László TOTH had many roles to fill at the Hungary World Judo Masters in Budapest. He was host, chief organiser, President of the Hungarian Judo Federation and the European Judo Union in personal union. On Tuesday morning, the EJU President took time for a final assessment.
How satisfied are you as the chief organiser of the Hungarian World Judo Masters?
László Tóth: “We are very satisfied, that goes for the Hungarian Federation, that also goes for the European Judo Union. And it moreover applies to me personally as a judo fan. I really enjoyed the three days of world class judo. To be honest, I have never received so much positive feedback after an event.

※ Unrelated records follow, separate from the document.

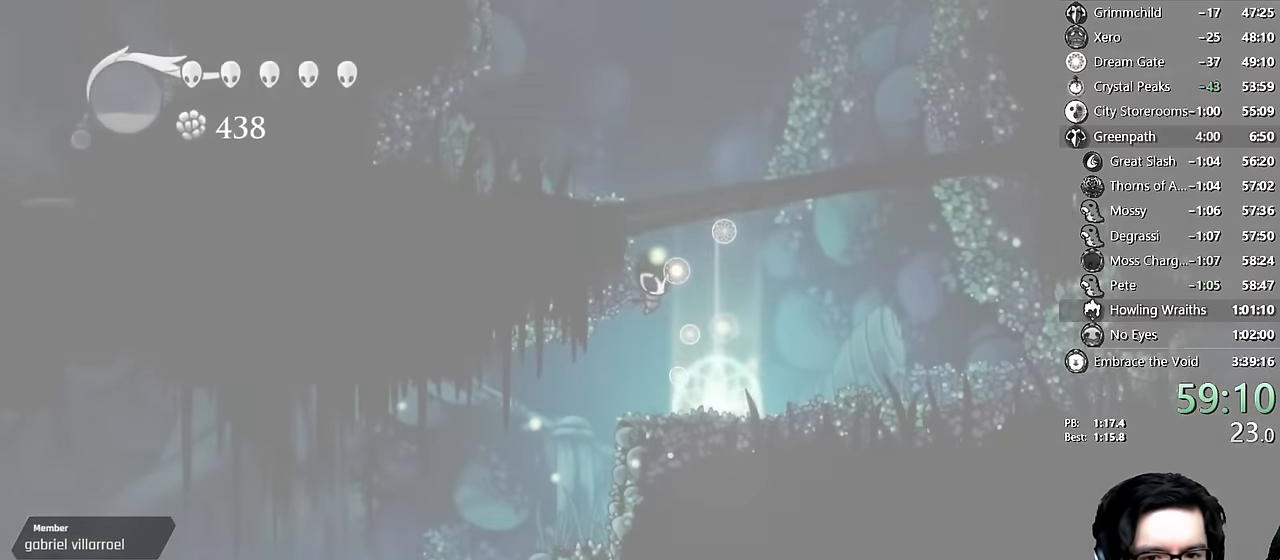
{"dt_ms": 500, "buttons": ["DPAD_LEFT"], "left_stick": "center", "right_stick": "center", "events": [[33, "DPAD_LEFT", "down"], [66, "A", "down"], [150, "DPAD_LEFT", "up"], [166, "A", "up"], [216, "A", "down"], [283, "DPAD_LEFT", "down"], [300, "A", "up"], [383, "A", "down"], [383, "DPAD_LEFT", "up"], [450, "DPAD_LEFT", "down"], [466, "A", "up"]]}
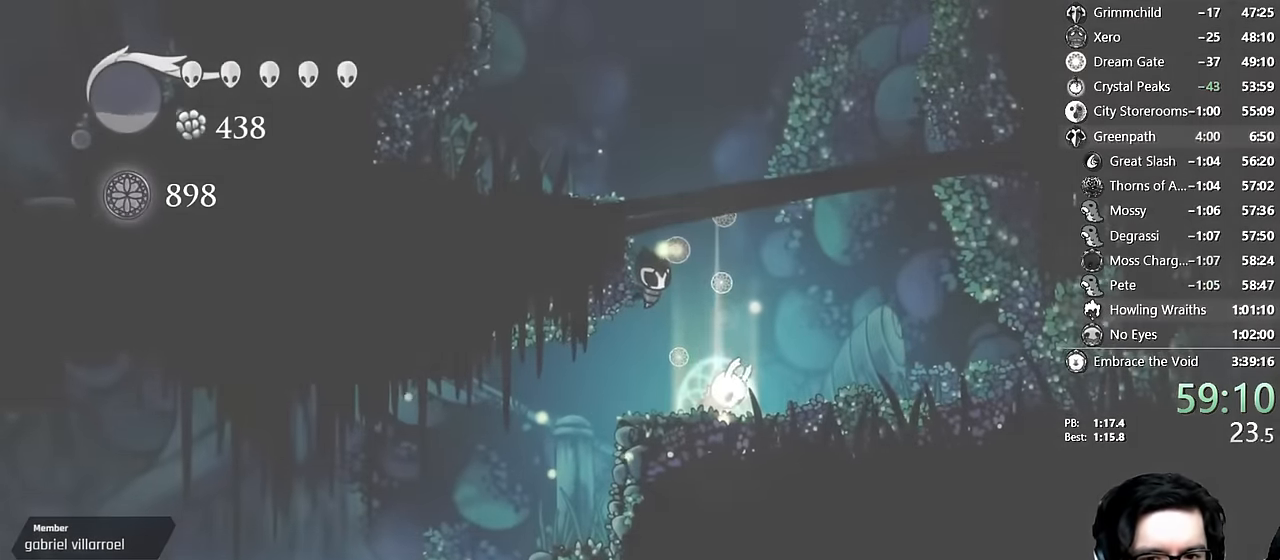
{"dt_ms": 500, "buttons": ["A", "DPAD_LEFT"], "left_stick": "center", "right_stick": "center", "events": [[16, "A", "down"], [66, "DPAD_LEFT", "up"], [83, "A", "up"], [150, "A", "down"], [150, "DPAD_LEFT", "down"], [233, "A", "up"], [266, "DPAD_LEFT", "up"], [300, "A", "down"], [316, "DPAD_LEFT", "down"], [383, "A", "up"], [416, "DPAD_LEFT", "up"], [450, "A", "down"], [466, "DPAD_LEFT", "down"]]}
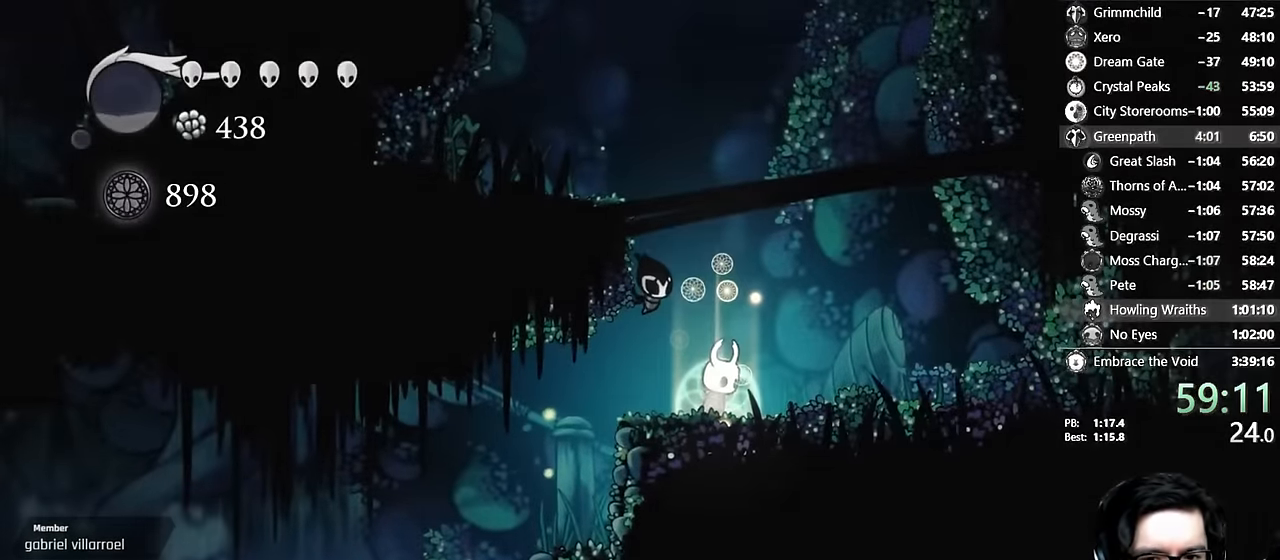
{"dt_ms": 500, "buttons": ["R2", "DPAD_LEFT"], "left_stick": "center", "right_stick": "center", "events": [[83, "A", "up"], [100, "DPAD_LEFT", "up"], [166, "DPAD_LEFT", "down"], [266, "DPAD_LEFT", "up"], [316, "DPAD_LEFT", "down"], [383, "R2", "down"]]}
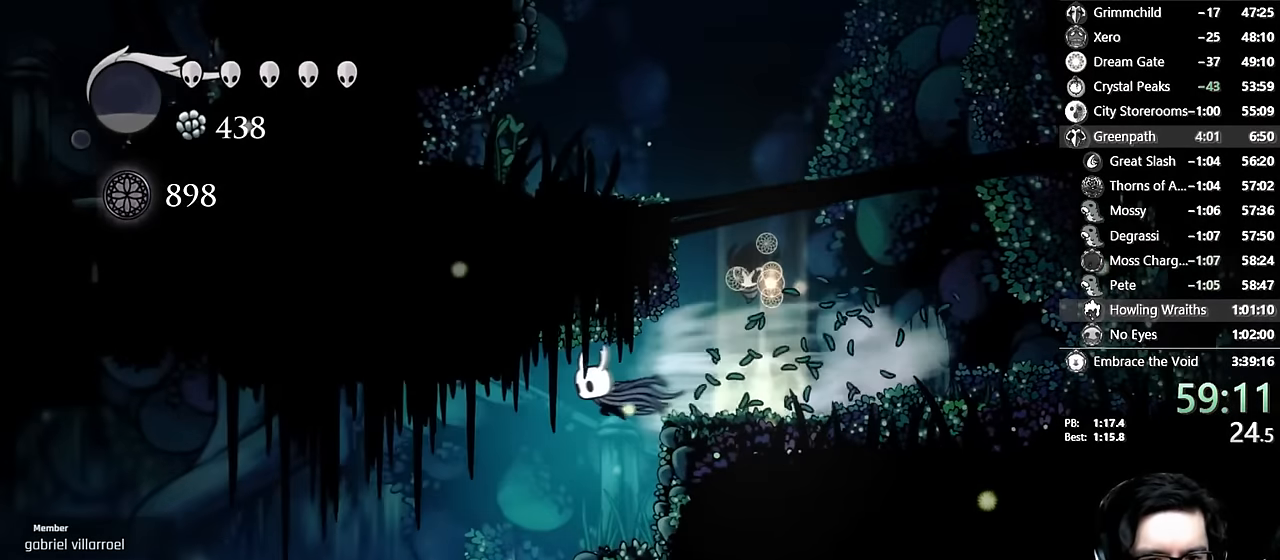
{"dt_ms": 500, "buttons": ["R2", "DPAD_LEFT"], "left_stick": "center", "right_stick": "center", "events": [[133, "R2", "up"], [466, "R2", "down"]]}
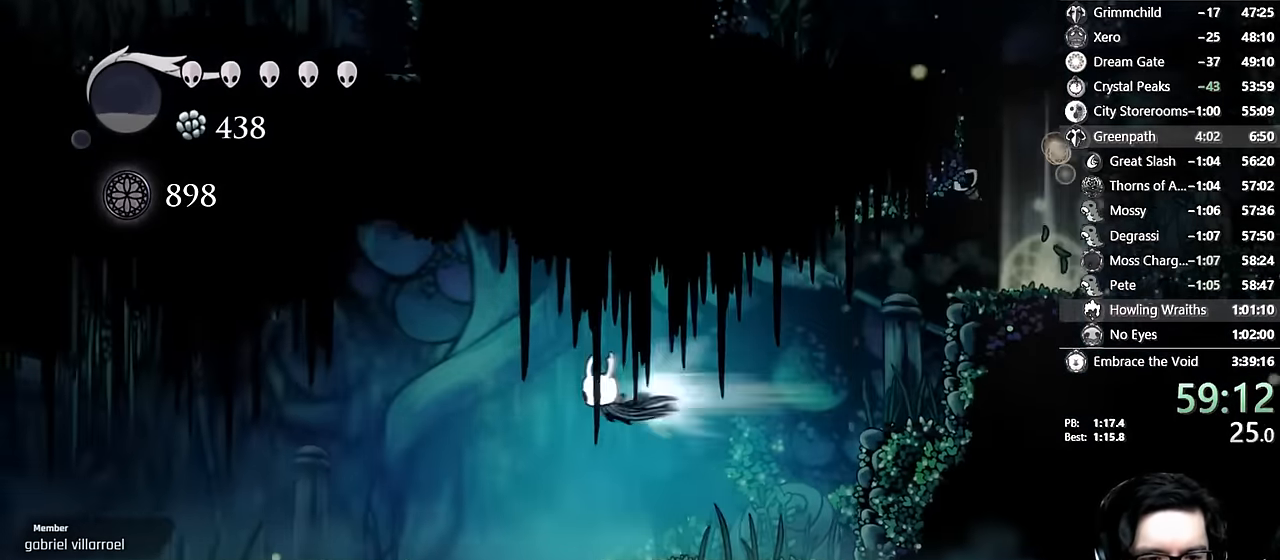
{"dt_ms": 500, "buttons": ["DPAD_LEFT"], "left_stick": "center", "right_stick": "center", "events": [[300, "R2", "up"]]}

What pleases me most is that not only the heads of delegation of the 59 nations are truly happy, but also all the athletes, coaches and referees. There can’t be a nicer compliment.”
What is the sporting balance from the host’s point of view?
Tóth: “It was a great opportunity for Hungary to have two competitors in each weight category. Of course, this helps us in our sporting development. Our national coaches are absolutely satisfied with the sporting development of our top aces. We can live with the fact that we just missed out on a medal this time, with a fifth and seventh place each. It has been shown once again that the Masters is probably the toughest tournament in terms of sporting level. You can’t afford to have any lapses in concentration or take a breather. It was striking that only one world champion, Inbar, could also prevail at the Masters.”
Europe took seven of the top 10 places in the medal table and won a total of 8 out of a possible 14 titles. Can the EJU President be proud?
Tóth: “We had an intra-Georgian and an all-French final, a total of 30 medals for nine European nations, eight of them in gold. Personally, I was most pleased with the historic victory for Finland in the men’s heavyweight. It is proof that the EJU support for small and medium judo nations in the form of projects and financial means is paying off. Furthermore, it has once again been shown that we Europeans are harder to beat in our own contingent than, for example abroad in Asia, Africa or Pan America. This should also make us feel positive with regard to the upcoming Olympic Games in Paris.”